(PROBLEM TO WORK ON) Using the entries that follow, transcribe only the lines from the line with "left ear: (61, 54)" to the line with "right wrist: (97, 88)", both included, exactly as they stand and without pictures.

(RECORDS FOR THE EXERCISE)
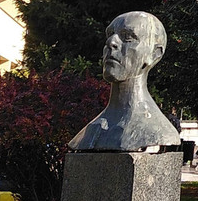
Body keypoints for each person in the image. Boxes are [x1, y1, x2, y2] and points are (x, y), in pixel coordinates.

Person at [68, 11, 180, 152]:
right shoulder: (88, 132)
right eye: (109, 35)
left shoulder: (157, 131)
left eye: (127, 37)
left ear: (154, 54)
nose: (111, 42)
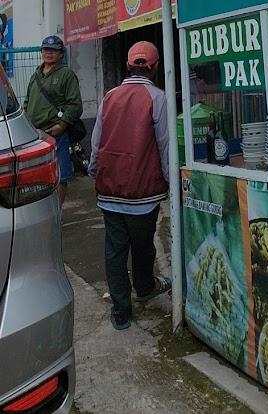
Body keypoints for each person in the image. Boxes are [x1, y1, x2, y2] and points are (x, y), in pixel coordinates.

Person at [88, 41, 171, 331]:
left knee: (114, 250)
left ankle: (121, 311)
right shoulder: (157, 97)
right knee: (143, 246)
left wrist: (94, 170)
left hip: (109, 190)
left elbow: (97, 141)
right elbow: (164, 144)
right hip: (143, 192)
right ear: (155, 67)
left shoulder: (109, 96)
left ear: (127, 66)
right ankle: (145, 288)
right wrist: (170, 179)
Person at [24, 34, 83, 205]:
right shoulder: (35, 75)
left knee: (61, 175)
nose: (49, 53)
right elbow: (27, 101)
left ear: (61, 54)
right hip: (35, 136)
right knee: (36, 178)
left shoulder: (66, 74)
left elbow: (75, 105)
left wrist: (62, 124)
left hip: (55, 134)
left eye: (53, 50)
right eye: (46, 49)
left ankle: (57, 214)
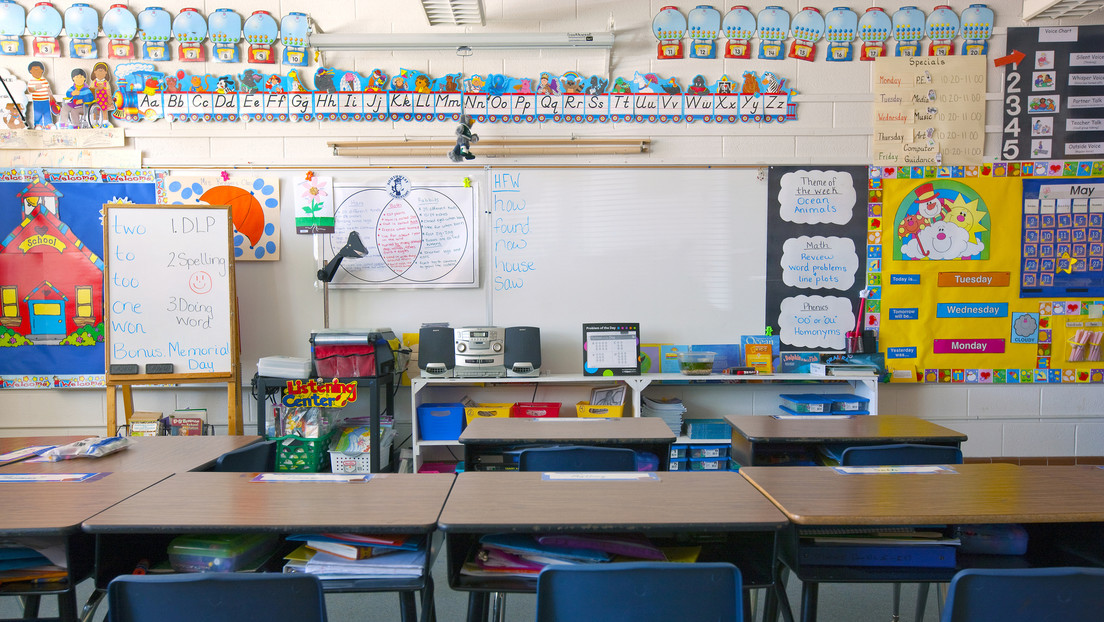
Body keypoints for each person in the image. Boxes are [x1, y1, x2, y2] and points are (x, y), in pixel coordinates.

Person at [25, 61, 54, 129]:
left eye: (38, 70)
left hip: (46, 100)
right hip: (37, 100)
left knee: (47, 112)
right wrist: (35, 87)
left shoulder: (44, 80)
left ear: (42, 71)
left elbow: (48, 89)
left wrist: (51, 96)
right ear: (30, 71)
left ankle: (48, 123)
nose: (36, 72)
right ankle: (38, 124)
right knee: (37, 113)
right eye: (34, 70)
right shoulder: (31, 81)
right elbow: (30, 90)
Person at [89, 62, 113, 128]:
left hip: (104, 100)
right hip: (96, 99)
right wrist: (97, 88)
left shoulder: (106, 83)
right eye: (98, 71)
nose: (100, 73)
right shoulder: (94, 82)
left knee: (104, 110)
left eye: (102, 71)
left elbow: (108, 92)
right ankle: (95, 122)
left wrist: (109, 99)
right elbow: (91, 91)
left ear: (106, 73)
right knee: (95, 111)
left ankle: (105, 122)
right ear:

(OUTPUT FOR THIS EXERCISE)
left ear: (61, 54)
right hip: (35, 136)
right knee: (36, 178)
left shoulder: (66, 74)
left elbow: (75, 105)
left wrist: (62, 124)
left hip: (55, 134)
left eye: (53, 50)
right eye: (46, 49)
left ankle: (57, 214)
Body keypoints for each person in the image. Boxes are [x1, y1, x2, y2] and points are (x, y), in pixel coordinates.

Person at [25, 61, 54, 129]:
left eye: (38, 70)
left hip: (46, 100)
right hip: (37, 100)
left knee: (47, 112)
right wrist: (35, 87)
left shoulder: (44, 80)
left ear: (42, 71)
left elbow: (48, 89)
left wrist: (51, 96)
right ear: (30, 71)
left ankle: (48, 123)
nose: (36, 72)
right ankle: (38, 124)
right knee: (37, 113)
right eye: (34, 70)
right shoulder: (31, 81)
right elbow: (30, 90)
Person at [89, 62, 113, 128]:
left hip: (104, 100)
right hip: (96, 99)
right wrist: (97, 88)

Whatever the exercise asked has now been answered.